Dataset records
┌──

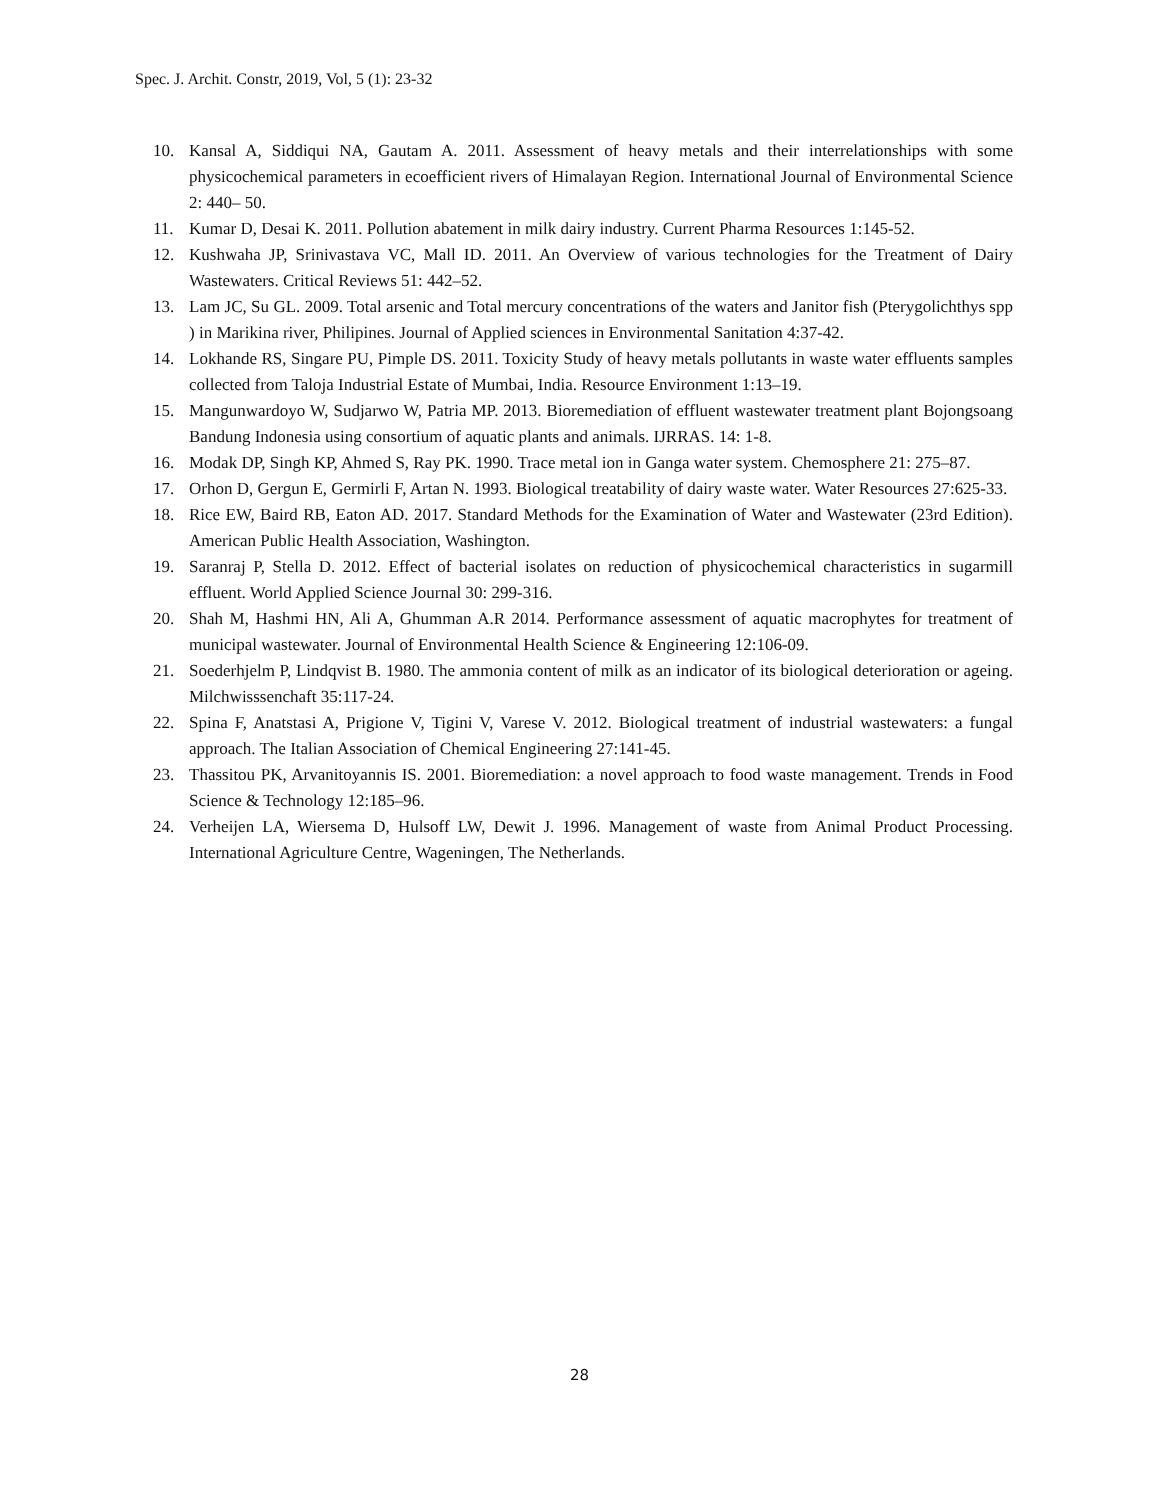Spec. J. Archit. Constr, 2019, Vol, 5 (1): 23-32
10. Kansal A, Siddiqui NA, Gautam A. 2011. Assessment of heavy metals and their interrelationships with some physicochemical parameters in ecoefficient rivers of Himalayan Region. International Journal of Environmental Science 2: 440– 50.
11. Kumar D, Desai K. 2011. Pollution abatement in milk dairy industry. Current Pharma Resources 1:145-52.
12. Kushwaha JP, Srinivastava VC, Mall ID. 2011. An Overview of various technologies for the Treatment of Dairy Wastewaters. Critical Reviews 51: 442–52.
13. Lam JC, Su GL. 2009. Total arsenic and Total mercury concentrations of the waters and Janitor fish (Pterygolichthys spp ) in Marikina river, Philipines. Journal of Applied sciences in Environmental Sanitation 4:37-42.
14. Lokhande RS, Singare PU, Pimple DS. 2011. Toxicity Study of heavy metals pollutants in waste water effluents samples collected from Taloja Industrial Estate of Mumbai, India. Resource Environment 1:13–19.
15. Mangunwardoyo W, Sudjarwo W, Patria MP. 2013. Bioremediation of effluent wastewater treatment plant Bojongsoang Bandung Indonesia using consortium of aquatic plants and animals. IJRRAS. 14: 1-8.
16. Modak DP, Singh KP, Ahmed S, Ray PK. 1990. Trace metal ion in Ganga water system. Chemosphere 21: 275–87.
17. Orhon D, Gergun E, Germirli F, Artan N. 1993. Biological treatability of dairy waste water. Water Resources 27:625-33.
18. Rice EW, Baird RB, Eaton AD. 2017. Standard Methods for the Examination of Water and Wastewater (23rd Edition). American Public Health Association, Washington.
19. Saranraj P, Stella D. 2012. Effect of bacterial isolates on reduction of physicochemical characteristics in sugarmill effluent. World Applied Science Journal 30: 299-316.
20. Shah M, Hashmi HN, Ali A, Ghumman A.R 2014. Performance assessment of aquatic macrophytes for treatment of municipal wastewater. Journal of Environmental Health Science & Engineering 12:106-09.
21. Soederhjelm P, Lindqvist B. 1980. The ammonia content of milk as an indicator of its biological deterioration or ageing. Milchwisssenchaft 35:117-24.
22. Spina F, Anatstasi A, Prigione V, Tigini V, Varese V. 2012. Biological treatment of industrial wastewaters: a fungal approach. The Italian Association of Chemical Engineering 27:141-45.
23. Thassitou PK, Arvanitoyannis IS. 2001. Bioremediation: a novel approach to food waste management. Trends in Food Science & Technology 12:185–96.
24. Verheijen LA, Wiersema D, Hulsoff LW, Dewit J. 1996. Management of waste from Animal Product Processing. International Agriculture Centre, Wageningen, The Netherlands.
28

└──

### WHAT IS EXPECTED
Only the final stretch of the entries above is needed: print exactly the lines from the line containing "23. Thassitou PK, Arvanitoyannis" through the last one.

### ANSWER TO THIS TASK
23. Thassitou PK, Arvanitoyannis IS. 2001. Bioremediation: a novel approach to food waste management. Trends in Food Science & Technology 12:185–96.
24. Verheijen LA, Wiersema D, Hulsoff LW, Dewit J. 1996. Management of waste from Animal Product Processing. International Agriculture Centre, Wageningen, The Netherlands.
28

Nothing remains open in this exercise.